** start Reading text **
1) Pick The Room Size

Now a home theater is not a recording studio, but room acoustics are still very important. You want to hear the dialogue in your favorite movie and you want the bass to hit crips and hard without a lot of mud. 

The best way to ensure you have a great starting place for room acoustics is to get some favorable room dimensions right off the bat. To do this I recommend starting with the Sepmeyer Ratios, but also using a tool called AMROC that is free to use online. 

I have a great video that goes in depth on room ratios and how to use the tools here:

The main thing is to not get overwhelmed by room ratios, but see if you can use them to your advantage when designing the floor plan and ceiling height of your proposed theater. 


2) Build On A Concrete Slab

When you build in a basement or garage or new addition with a concrete slab you don't have to do anything to soundproof the floor. This is a huge cost saver. Concrete is super heavy and concrete in the earth gives you plenty of isolation for a home theater. For this reason I would never build a home theater on a wood deck on the first or second floor of a house. It just isn't the right place for a soundproof home theater.
** end Reading text **
** start Dataset records **
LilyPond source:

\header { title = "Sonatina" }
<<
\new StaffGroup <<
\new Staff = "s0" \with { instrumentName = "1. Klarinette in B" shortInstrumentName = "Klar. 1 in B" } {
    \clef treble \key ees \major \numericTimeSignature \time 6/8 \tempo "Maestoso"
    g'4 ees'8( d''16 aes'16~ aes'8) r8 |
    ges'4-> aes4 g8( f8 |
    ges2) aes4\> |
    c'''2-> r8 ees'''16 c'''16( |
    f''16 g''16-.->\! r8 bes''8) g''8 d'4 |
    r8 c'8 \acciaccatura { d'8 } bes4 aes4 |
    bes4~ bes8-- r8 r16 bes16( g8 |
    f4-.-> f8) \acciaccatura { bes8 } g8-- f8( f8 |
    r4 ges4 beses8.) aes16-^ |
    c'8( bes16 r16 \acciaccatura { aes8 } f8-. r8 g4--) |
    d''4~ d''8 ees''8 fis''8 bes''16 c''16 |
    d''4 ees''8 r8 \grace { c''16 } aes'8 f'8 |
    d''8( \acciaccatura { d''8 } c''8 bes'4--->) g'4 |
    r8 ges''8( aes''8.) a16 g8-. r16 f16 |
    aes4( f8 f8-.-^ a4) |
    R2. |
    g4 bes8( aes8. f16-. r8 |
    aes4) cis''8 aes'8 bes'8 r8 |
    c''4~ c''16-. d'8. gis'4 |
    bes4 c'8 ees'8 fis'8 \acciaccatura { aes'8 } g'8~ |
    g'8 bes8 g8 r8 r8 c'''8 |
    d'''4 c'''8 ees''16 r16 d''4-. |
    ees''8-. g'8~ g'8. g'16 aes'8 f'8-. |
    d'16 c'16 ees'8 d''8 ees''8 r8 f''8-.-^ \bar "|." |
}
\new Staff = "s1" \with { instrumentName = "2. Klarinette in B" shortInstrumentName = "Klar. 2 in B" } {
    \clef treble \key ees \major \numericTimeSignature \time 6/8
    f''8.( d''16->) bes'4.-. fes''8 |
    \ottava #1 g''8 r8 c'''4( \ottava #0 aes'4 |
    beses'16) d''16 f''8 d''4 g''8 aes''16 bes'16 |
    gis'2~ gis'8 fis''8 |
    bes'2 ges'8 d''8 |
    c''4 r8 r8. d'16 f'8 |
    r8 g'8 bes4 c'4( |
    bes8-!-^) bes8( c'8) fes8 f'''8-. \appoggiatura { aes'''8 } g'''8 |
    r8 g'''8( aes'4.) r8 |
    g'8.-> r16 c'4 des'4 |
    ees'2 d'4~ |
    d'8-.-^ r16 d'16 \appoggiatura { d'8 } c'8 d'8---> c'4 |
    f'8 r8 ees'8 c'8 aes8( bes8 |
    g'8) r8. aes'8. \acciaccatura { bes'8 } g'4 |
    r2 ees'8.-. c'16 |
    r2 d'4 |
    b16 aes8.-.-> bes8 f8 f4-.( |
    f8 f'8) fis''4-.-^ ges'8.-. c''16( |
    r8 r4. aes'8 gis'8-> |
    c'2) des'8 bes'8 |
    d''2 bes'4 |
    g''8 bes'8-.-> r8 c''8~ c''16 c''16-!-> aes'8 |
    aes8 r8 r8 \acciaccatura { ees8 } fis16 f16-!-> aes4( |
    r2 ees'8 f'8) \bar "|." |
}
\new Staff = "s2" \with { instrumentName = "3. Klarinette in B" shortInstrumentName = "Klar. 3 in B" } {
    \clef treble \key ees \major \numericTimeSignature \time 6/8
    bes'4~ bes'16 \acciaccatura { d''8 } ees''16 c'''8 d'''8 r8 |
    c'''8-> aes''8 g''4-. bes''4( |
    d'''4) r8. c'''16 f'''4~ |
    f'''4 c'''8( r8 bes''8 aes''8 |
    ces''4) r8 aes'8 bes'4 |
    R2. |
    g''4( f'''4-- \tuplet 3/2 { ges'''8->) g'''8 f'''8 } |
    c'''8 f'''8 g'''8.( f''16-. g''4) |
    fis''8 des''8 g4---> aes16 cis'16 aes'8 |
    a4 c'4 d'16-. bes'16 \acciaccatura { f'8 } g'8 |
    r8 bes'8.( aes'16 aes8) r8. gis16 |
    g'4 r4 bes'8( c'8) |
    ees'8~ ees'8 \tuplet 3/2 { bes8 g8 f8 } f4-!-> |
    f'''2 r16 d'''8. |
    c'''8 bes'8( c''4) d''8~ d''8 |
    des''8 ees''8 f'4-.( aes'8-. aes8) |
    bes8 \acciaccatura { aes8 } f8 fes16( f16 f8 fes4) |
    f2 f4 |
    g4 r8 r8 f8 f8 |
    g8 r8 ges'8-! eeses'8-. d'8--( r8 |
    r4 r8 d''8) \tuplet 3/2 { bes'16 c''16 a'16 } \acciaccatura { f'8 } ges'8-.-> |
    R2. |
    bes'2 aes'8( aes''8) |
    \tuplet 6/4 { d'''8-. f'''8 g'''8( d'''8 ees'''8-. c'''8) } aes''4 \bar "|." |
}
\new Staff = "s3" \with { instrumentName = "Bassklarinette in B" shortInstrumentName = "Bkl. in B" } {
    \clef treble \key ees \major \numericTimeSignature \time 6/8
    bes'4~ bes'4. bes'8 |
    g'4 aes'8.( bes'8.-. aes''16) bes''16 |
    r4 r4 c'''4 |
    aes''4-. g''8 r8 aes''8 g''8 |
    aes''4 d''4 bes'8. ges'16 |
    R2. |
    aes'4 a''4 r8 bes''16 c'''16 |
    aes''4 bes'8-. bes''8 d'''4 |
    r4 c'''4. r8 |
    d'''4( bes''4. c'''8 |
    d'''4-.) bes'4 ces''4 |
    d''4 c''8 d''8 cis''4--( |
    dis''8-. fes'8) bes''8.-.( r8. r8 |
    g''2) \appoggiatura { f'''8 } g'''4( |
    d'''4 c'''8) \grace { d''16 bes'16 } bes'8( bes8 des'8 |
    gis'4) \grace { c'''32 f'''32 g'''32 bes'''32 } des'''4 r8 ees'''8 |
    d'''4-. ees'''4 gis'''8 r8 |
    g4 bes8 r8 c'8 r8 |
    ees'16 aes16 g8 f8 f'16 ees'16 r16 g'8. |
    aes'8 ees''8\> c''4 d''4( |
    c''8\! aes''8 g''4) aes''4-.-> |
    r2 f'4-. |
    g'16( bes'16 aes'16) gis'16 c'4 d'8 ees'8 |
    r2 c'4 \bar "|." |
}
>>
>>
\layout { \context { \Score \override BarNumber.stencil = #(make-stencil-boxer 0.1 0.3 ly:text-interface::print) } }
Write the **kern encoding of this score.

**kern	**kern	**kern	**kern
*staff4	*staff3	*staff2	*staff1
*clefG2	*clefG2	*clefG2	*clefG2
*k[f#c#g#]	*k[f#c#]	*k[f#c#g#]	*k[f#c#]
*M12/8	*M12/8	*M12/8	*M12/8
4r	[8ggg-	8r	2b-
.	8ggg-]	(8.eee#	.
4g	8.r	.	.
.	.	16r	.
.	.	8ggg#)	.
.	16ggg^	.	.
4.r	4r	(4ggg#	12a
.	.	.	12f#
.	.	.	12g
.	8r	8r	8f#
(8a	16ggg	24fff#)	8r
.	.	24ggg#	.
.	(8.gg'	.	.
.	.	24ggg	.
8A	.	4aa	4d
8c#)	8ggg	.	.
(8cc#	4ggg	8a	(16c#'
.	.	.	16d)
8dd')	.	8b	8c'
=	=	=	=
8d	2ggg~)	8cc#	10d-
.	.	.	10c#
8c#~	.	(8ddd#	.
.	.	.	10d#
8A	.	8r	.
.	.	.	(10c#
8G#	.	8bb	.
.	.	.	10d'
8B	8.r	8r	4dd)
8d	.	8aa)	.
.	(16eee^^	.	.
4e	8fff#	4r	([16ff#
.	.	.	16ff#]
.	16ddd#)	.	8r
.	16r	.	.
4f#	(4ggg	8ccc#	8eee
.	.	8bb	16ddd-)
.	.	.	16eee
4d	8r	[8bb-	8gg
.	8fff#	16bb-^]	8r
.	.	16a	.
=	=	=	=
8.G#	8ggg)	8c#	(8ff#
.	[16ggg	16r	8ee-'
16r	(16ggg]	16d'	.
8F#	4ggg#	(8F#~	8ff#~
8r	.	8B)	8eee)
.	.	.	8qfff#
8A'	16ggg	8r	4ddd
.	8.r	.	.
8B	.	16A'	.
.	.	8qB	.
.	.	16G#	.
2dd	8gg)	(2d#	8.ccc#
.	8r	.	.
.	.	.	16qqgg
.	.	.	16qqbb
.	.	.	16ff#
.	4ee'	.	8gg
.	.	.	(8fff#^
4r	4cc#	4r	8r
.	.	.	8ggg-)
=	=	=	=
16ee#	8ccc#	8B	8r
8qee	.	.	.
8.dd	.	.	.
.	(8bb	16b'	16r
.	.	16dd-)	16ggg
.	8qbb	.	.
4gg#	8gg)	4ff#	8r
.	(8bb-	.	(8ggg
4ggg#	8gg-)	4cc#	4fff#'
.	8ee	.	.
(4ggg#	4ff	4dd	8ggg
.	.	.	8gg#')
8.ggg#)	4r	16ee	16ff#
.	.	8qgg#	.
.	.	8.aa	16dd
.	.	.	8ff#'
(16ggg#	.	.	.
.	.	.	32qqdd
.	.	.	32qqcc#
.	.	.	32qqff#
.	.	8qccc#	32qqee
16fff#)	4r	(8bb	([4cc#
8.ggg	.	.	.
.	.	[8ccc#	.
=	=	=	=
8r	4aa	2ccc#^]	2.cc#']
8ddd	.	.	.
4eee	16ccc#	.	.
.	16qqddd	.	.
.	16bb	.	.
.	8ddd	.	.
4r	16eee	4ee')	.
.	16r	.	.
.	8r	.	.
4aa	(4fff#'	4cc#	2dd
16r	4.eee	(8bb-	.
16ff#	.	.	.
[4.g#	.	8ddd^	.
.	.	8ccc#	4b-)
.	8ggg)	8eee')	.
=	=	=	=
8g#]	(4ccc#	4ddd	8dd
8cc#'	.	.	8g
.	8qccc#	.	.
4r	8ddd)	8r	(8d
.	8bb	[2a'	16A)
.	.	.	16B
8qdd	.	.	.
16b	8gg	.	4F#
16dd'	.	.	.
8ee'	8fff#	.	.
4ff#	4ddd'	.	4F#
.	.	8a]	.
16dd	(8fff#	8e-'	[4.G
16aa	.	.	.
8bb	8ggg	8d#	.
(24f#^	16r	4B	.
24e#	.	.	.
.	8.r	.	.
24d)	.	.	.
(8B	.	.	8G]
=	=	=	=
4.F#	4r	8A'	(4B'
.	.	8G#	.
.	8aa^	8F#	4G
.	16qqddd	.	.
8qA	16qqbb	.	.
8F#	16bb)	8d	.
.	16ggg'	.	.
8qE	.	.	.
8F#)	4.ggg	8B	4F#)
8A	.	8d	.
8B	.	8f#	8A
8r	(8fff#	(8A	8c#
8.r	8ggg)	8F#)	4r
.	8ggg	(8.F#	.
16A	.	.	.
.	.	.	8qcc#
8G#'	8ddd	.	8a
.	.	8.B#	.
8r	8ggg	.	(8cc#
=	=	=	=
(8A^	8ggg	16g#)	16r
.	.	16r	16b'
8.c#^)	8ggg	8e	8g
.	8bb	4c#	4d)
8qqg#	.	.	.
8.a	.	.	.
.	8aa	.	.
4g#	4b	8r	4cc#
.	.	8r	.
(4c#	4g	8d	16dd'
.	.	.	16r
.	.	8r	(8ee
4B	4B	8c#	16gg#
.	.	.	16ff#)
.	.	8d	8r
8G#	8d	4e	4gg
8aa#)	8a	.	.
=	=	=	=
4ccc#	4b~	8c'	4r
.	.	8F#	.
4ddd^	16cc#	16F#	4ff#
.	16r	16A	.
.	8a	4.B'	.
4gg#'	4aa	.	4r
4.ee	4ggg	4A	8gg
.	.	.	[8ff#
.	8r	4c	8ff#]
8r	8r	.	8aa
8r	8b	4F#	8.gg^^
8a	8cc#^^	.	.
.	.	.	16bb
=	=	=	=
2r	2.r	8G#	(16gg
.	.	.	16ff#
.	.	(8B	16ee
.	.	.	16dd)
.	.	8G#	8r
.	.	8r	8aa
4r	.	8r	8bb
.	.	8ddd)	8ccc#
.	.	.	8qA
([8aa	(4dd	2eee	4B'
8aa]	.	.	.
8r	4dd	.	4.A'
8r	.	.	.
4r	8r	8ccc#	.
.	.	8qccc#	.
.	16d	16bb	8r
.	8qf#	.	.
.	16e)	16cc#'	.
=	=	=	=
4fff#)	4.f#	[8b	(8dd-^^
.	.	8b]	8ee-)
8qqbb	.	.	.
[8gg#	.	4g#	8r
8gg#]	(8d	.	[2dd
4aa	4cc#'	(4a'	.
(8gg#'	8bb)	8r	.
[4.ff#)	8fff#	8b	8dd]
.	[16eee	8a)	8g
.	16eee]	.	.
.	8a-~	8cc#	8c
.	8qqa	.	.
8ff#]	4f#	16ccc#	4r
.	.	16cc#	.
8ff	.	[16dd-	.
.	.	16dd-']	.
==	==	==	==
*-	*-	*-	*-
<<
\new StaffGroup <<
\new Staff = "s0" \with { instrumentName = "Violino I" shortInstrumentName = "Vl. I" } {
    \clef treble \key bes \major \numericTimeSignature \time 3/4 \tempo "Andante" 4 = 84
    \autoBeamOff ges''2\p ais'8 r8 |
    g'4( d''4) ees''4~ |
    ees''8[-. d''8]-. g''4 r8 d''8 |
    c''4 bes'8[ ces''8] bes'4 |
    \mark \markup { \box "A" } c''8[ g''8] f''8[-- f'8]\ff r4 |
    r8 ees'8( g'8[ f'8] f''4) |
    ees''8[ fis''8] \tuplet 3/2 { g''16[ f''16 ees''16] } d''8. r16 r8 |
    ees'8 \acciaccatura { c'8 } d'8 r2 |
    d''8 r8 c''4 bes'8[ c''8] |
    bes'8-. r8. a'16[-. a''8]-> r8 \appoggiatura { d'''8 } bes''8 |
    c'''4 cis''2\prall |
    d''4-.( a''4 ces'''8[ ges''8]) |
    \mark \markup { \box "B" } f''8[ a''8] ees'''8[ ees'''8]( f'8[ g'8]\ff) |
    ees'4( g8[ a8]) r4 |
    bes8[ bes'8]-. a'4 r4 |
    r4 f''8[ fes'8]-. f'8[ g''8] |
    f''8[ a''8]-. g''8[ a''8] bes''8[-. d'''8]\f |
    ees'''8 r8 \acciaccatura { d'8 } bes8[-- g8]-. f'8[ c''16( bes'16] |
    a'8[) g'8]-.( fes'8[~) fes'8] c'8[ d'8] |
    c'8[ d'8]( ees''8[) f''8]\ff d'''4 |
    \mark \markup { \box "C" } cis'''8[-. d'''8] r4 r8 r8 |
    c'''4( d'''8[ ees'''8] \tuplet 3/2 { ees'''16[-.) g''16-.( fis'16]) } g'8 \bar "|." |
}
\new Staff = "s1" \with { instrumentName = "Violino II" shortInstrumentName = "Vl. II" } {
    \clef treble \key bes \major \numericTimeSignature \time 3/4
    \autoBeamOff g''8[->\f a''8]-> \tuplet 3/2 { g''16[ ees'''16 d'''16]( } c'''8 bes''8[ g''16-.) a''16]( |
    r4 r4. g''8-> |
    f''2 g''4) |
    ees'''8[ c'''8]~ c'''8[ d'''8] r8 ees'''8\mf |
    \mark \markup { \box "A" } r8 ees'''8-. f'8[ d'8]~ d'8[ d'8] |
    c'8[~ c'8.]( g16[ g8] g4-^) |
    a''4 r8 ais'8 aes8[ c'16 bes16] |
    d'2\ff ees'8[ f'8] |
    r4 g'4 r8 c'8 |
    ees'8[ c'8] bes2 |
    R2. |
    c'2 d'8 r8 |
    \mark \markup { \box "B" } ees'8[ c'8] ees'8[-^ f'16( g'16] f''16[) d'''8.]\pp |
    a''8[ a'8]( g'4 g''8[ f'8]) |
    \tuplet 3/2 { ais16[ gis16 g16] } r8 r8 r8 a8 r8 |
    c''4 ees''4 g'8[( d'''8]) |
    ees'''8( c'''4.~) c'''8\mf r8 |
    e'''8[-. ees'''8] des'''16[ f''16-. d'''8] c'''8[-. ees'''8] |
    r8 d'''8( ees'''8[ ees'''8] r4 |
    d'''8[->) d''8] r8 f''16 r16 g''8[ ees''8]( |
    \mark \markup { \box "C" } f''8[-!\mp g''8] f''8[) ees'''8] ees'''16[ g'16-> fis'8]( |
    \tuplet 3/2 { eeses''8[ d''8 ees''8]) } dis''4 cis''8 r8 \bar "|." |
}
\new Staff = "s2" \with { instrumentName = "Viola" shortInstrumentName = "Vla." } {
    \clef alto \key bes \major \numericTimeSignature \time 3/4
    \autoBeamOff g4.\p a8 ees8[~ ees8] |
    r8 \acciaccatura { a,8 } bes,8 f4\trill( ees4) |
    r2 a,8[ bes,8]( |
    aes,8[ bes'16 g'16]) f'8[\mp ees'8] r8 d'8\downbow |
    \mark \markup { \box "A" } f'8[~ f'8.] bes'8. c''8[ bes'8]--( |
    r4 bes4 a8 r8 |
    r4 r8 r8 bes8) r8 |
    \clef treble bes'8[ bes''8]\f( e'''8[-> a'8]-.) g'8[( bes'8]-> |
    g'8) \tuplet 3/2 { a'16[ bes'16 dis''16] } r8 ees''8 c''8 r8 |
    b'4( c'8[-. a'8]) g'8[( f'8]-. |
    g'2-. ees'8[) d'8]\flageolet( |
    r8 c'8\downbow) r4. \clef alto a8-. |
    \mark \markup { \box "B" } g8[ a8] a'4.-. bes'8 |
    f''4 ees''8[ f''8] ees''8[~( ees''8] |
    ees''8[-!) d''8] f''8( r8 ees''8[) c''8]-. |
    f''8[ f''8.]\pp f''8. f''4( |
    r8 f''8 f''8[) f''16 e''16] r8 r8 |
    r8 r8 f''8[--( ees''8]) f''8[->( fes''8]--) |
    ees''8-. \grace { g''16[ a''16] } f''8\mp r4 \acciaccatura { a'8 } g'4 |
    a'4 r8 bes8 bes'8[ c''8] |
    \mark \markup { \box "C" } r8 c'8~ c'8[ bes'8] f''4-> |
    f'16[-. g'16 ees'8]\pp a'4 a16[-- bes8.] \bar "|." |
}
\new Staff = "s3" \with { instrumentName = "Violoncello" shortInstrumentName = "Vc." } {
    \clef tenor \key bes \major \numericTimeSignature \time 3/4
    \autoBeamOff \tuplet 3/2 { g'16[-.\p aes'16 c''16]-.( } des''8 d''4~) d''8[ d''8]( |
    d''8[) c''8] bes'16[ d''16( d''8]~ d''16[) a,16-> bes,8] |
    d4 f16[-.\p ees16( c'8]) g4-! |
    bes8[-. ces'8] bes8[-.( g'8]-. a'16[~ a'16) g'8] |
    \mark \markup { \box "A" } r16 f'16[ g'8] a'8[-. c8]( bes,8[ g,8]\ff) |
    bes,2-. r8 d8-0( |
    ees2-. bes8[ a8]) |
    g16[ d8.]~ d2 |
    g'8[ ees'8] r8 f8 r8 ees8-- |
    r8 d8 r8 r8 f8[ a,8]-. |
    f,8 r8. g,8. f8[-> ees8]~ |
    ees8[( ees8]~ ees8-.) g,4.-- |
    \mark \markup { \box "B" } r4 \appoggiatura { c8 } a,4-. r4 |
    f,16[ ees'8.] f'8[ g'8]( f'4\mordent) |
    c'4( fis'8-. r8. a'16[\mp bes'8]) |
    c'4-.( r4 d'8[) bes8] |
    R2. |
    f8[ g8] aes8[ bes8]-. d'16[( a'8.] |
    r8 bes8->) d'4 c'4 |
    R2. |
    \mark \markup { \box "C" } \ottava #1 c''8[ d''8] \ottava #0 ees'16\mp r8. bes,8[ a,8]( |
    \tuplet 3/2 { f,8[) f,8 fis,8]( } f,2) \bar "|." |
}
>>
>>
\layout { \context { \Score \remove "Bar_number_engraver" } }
** end Dataset records **
Challenge 1:
Answer these questions from the home theater text:
(a) Which ratios does the writer recommend starting with when choosing room dimensions?
(b) What is the name of the free online tool the writer also suggests using?
(c) Where would the writer never build a home theater?
Challenge 2:
Carry on the home theater text after its last sentence.
The lines from the dataset have no role in any of this.

Exercise result 1:
(a) The Sepmeyer Ratios.
(b) AMROC.
(c) On a wood deck on the first or second floor of a house.

Exercise result 2:
3) Use A Double Wall System 

Next your walls should be two 2x4 walls with a 1" air gap between them. The walls should each have some owens corning pink insulation in them and should have 2-4 layers of 5/8" type X drywall on them. If the outside wall is your concrete basement wall then simply build a new wall at least 1" from the existing concrete wall. Below is a diagram of a typical double wall system. 



4) Use A Decoupled Ceiling 

The best option for your ceiling is to decouple the drywall from your existing ceiling joists. If you have the room to lose some ceiling height you could frame a new ceiling off your inside wall of the double wall system, but this is usually not the case in most homes where ceiling height is limited. For this reason, I recommend using acoustic clips like the I-B1 Clips, Whisper Clips, or Hush Frame Rafts attached to the ceiling joists and then attaching furring channel to those clips. You then will hang 2-4 layers of 5/8" drywall from those clips. 

***NOTE*** How much drywall should you use? For a home theater I would recommend 3-4 layers of drywall because of the low sub woofer bass. Low frequencies require more mass so use as much drywall as you can afford.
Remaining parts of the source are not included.